4 September 2018, Maputo, Mozambique
I just came from an afternoon of sightseeing and walking around several of Maputo’s historical attractions. I went to the Maputo Fortress (pictured above), the old train station, the Paroquia San Antonio, and the Immaculate Conception Cathedral. While inside the cathedral, I felt a certain longing for the kind of childhood I had – something characterized by a deeper connection with God, the Force, or the Divine, however you call the transcendental being of your life.
I grew up in a very religious family. My father was an accompanist in church liturgy, while my mother was part of an organization that takes care of the priest’s vestments, the cleanliness of the church, and the design and decoration of the church altar during special celebrations. My sisters were all part of the choir and the youth association. From time to time, I also served as accompanist in church and acted in the church’s youth theatre for more than four years.
The church, and God, has been an important feature of my childhood. I have always believed, and I even do until now, that I am blessed more than I deserve. Modesty aside, at least for a quarter of my life, I experience a deep relationship with the Divine, that for some reason or another, especially in the last ten years or so, has been lost, or broken, or untended.
When I talked to my friends about my anxiety disorder, a few of them told me that I just lacked faith in God or failed to pray incessantly. In the beginning, I resented the idea, for how can a loving God punish me this way just because I failed to show up in church on some occasions or avoided moments of deep prayer? Later though, I began to be more accepting of people’s comments, or unsolicited advice, or amateur rationalization. I also realized that with or without my anxiety disorder, I need to re-establish that relationship with God because I wholeheartedly believed that it would help me face the future with less fear, worry, or anxiety.
As I frequently travelled, I decided to use my phone to regularize prayer and meditation time. I put up a daily calendar reminder to pray in the morning before starting my day. I also used a phone app to guide me in prayer. At the suggestion of a friend, I installed Pray as You go on my phone.
Pray as You Go is a prayer website, phone application, and podcast created in 2006 by the Jesuits in the United Kingdom. I find the app really useful in providing daily prayer and meditation guidance based on the Bible readings for the day. It also has other extended prayer packages, prayer tools, and a collection of meditation songs that it also uses in its daily prayers.
I used Pray as You Go for the first time while I was at the Polana Serena Hotel in Maputo that fine Tuesday morning in September 2018 before I started preparing for a conference presentation that day. Like most days when I speak in international conferences, I was very anxious and worrisome, with my flight or fight hormones fully activated. I sat on the balcony of my hotel room facing Maputo Bay and pressed play. The prayer session, which lasted for roughly 13 minutes, calmed my mind, assured me that I would be fine, at least for the day.

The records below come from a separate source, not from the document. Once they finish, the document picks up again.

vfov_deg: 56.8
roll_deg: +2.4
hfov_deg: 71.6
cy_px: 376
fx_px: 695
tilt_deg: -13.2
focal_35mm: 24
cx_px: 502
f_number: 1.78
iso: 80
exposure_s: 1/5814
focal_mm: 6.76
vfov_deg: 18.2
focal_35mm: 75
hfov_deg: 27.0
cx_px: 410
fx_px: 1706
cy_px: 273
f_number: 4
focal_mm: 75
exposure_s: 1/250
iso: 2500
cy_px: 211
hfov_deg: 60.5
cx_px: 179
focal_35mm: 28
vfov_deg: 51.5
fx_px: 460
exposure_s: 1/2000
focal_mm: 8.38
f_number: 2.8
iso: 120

I continued using the app, and it has been a great help in building back my relationship with God and calming my anxious thoughts. I sometimes used it during anxiety attack onsets. I also find it very useful during travel. I make use of its music to calm myself during long flights.
Then I discovered another app that suited my interest in meditation. I subscribed to Headspace, one of the leading meditation apps in the market these days. I liked Headspace’s user interface, as well as its overall approach in teaching meditation. I also liked the many topical meditation exercises that it introduces. There was even one focusing on anxiety. Then later, I also found Hollow, a Catholic meditation app that helps you meditate and pray at the same time. I also found its journaling function very useful in recording my thoughts.

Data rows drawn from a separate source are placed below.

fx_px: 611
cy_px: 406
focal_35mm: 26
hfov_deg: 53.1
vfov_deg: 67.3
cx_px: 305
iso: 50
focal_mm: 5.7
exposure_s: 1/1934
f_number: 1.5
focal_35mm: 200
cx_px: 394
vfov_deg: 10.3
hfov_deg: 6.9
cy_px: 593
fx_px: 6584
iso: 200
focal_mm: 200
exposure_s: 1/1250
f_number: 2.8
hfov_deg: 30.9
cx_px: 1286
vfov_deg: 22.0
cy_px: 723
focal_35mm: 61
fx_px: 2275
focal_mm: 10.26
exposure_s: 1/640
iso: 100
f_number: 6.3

I think what I am trying to say here is that meditation and prayer have helped me deal with my anxious thoughts and feelings in a more strategic and focused way. The apps that I use are secondary. What is important is to find a space and time to meditate and spend time with yourself in silence and in prayer.
There are at least three benefits of meditation and prayer for me to manage my anxiety attacks better, and I briefly outline them here.
- Prayer and meditation provide me with an opportunity to pause my racing thoughts, calm my fears and worries, and start my day with less negativity. The Hallow app’s call to prayer starts with some introduction and an invitation that says, “Take a few moments to quiet your heart and mind as we prepare to pray.”. This, to me, is a reminder, especially in this time and age when we reach out to our mobile phones early in the morning as soon as we wake up.
- Starting my day with meditation and prayer helps me find that inner space, oftentimes cobwebbed with a mixture of pleasant and unpleasant thoughts and grow it into a haven that I go back to every time an attack is about to develop. Revisiting it just requires a few breath-ins and breath-outs. My daily meditation and prayer prompt me to practice mindfulness, though how difficult at times.
- My daily meditation and prayer remind me that I have the power over my anxious feelings, thoughts, and emotions. I can acknowledge them and let them pass, unlike before, where my energy is wasted resisting them and trying to control them. But more than anything else, Somebody up there has better control of everything, including some parts of the future that I fear. Lifting all my worries to Him makes me enjoy the present better.